The Definition Of CDA Capital Dividend Account:
The CDA capital dividend account is a unique corporate tax account that gives shareholders designated capital dividends, tax-free.
How Do They Affect CDA Business?
A capital dividend is a type of payment a firm makes to its shareholders. The amount is taken out from paid-in capital and not from the CDA company’s retained earnings, as is the case with regular dividends. When capital dividends are paid out to shareholders, these are not taxable because the dividends are seen as a return of the capital that investors pay in.
What About CDA Capital Gain?
When a company generates a capital gain from the sale or disposal of an asset, 50% of the gain is subject to a capital gains tax. The non-taxable portion of the total gain realized by the company is added to the capital dividend account (CDA). The capital dividend account is part of a tax provision whose goal it is to enable tax-free money received by a company to be given to its shareholders, tax-exempt. Therefore, shareholders are not required to pay taxes on these distributions. As long as the company has this notional account, they can designate an appropriate number of dividends as a capital dividend.
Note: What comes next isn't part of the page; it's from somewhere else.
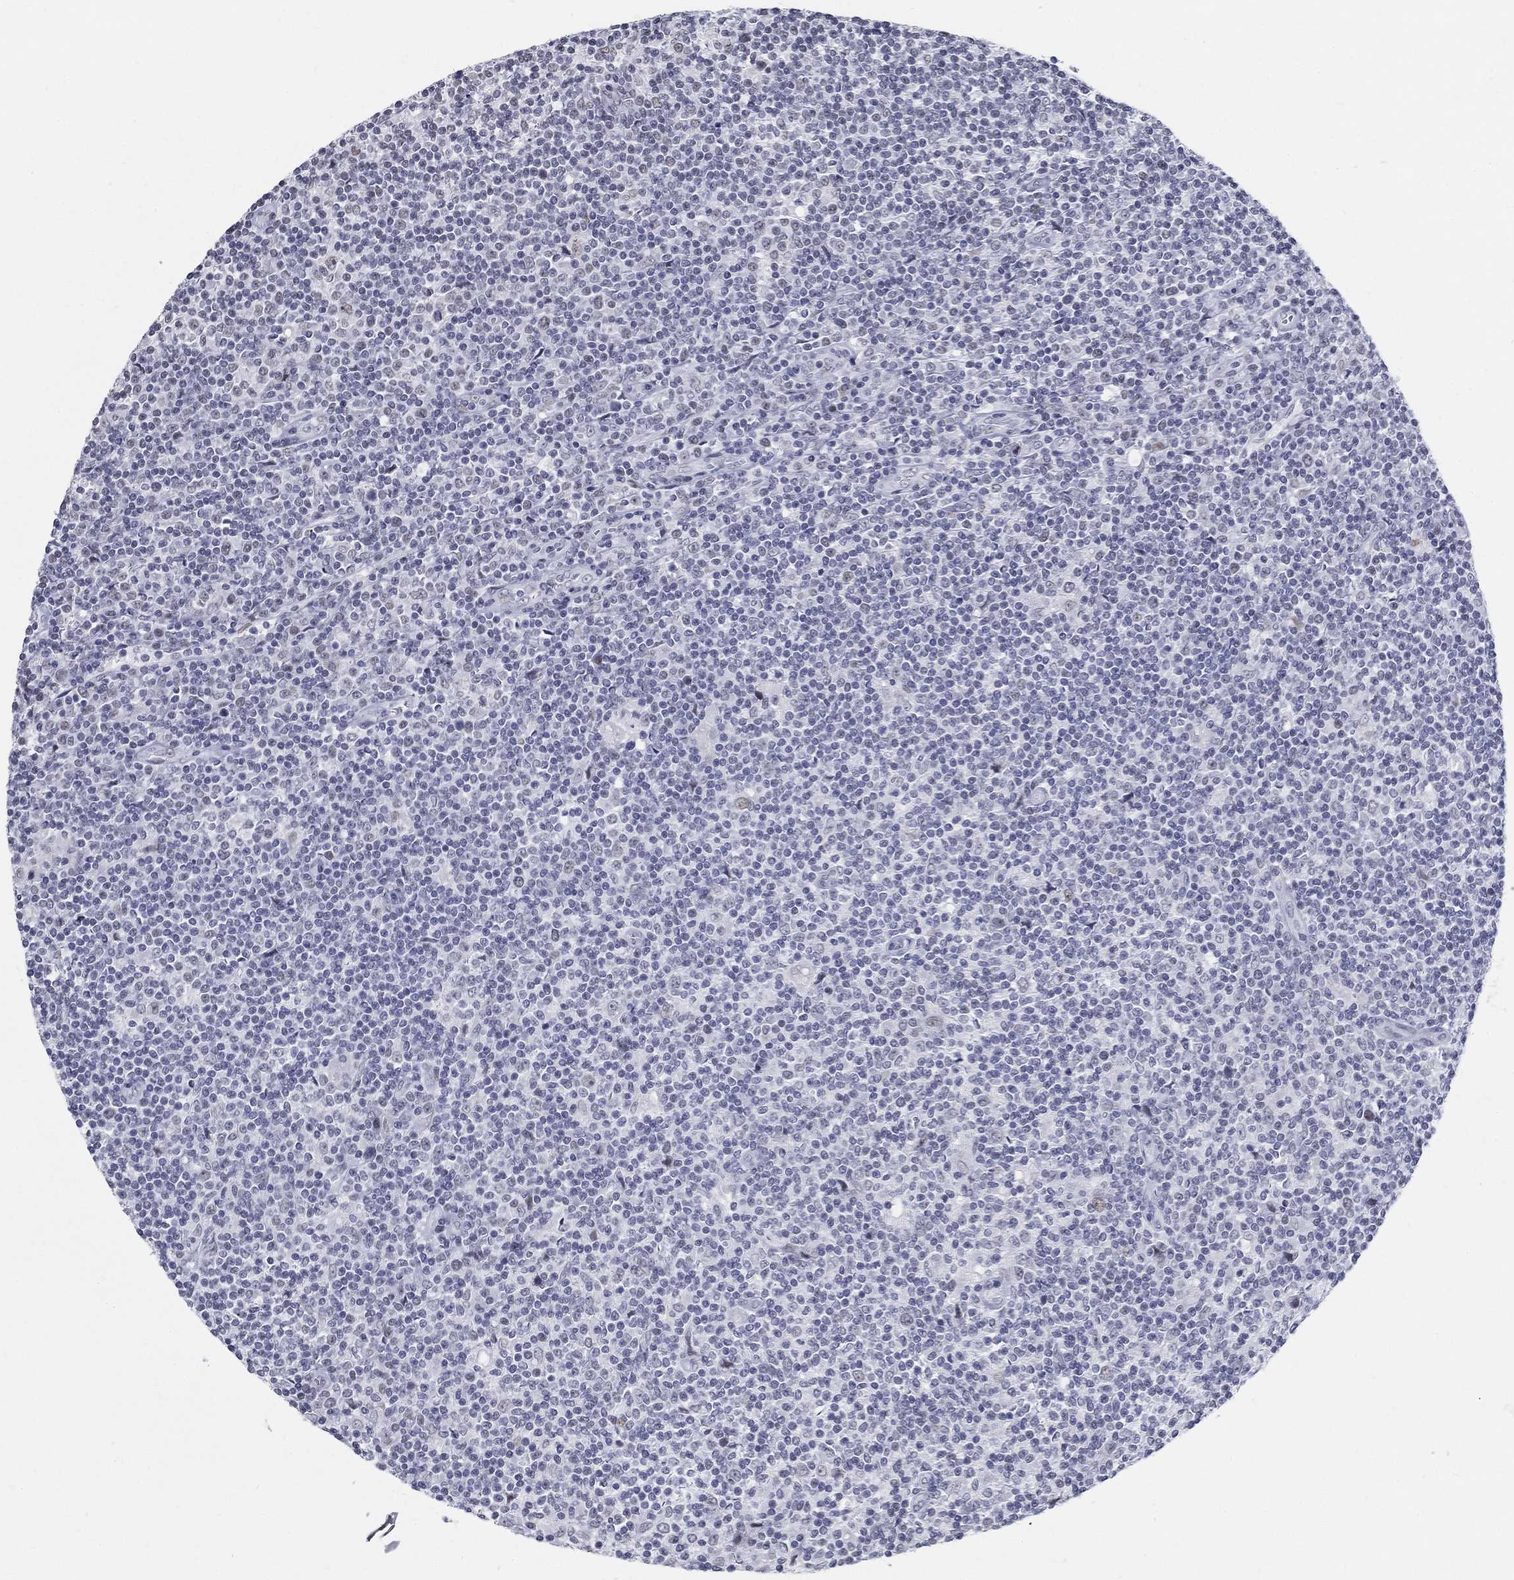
{"staining": {"intensity": "negative", "quantity": "none", "location": "none"}, "tissue": "lymphoma", "cell_type": "Tumor cells", "image_type": "cancer", "snomed": [{"axis": "morphology", "description": "Hodgkin's disease, NOS"}, {"axis": "topography", "description": "Lymph node"}], "caption": "Immunohistochemical staining of human Hodgkin's disease exhibits no significant staining in tumor cells.", "gene": "BHLHE22", "patient": {"sex": "male", "age": 40}}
The balance in the CDA increases by 50% of any capital gains a company makes and decreases by 50% of any capital losses incurred by the company. A business’ CDA also increases when other companies pay capital dividends to the CDA business. A company that receives life insurance proceeds in excess of the cost basis of the life insurance will have the excess amount added to the CDA balance. Lastly, certain distributions made by a trust to a corporation at the end of the trust’s taxation year increase the balance in a firm’s capital dividend account.
A capital dividend can only be declared if the CDA balance is positive. A company that pays dividends to shareholders in an amount that is more than what is available in the CDA will be subject to a steep tax penalty of 60% of the excess dividend. The CDA balance is not found in a business’ financial statements but may be reported in the notes to financial statements for information purposes only.